# YOUR GOAL
In the records below, find the line containing "right knee: (578, 367)" and the line containing "left shoulder: (237, 221)"; please repeat exactly the lines from one to the other, both included, and nothing more.

Segment Start: EXTRACTED ENTRIES

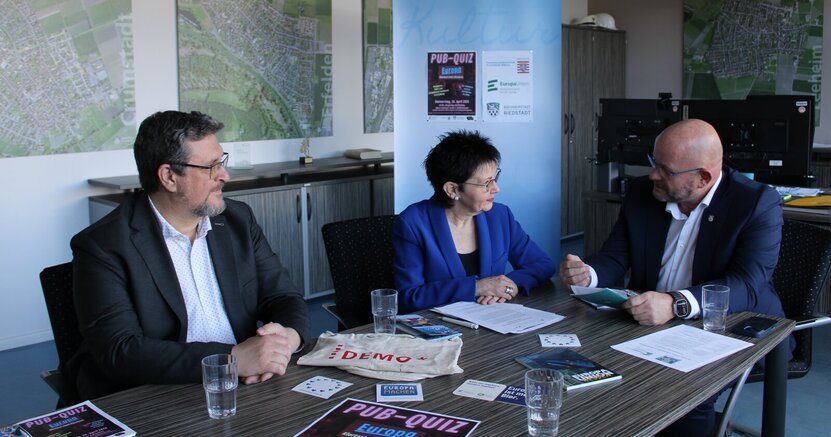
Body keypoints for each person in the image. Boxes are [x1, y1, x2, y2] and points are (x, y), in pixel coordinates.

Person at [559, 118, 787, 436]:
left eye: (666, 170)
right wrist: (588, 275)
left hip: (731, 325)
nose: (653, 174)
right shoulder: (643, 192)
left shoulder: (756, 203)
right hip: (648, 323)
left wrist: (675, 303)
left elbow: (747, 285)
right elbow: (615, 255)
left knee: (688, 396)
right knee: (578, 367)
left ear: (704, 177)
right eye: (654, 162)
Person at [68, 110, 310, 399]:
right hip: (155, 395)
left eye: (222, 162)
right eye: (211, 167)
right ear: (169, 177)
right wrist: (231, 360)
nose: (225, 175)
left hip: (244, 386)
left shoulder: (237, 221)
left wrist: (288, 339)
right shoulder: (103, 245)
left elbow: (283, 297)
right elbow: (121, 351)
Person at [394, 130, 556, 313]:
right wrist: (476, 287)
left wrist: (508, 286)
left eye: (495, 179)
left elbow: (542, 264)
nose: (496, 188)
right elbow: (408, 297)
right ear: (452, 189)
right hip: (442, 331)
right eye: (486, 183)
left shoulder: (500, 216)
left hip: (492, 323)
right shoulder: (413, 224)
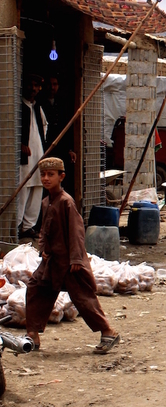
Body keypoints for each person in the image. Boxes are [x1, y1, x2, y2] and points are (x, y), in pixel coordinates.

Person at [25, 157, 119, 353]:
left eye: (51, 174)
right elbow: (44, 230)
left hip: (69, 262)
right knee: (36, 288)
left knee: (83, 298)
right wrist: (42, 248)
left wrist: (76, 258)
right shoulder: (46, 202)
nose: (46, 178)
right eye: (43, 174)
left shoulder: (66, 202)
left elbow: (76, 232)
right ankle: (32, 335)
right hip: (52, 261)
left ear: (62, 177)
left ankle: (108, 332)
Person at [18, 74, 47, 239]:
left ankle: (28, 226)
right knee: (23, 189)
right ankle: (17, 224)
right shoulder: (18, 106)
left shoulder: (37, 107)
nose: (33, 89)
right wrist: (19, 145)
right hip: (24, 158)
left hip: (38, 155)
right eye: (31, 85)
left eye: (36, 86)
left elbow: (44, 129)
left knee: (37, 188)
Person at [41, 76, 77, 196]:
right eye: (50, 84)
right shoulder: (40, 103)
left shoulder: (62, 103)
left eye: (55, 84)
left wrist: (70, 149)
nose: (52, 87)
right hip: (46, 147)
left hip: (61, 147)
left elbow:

Segment End: EXTRACTED ENTRIES

# RESPONSE BOX
right knee: (578, 367)
left ear: (704, 177)
right eye: (654, 162)
Person at [68, 110, 310, 399]:
right hip: (155, 395)
left eye: (222, 162)
right eye: (211, 167)
right ear: (169, 177)
right wrist: (231, 360)
nose: (225, 175)
left hip: (244, 386)
left shoulder: (237, 221)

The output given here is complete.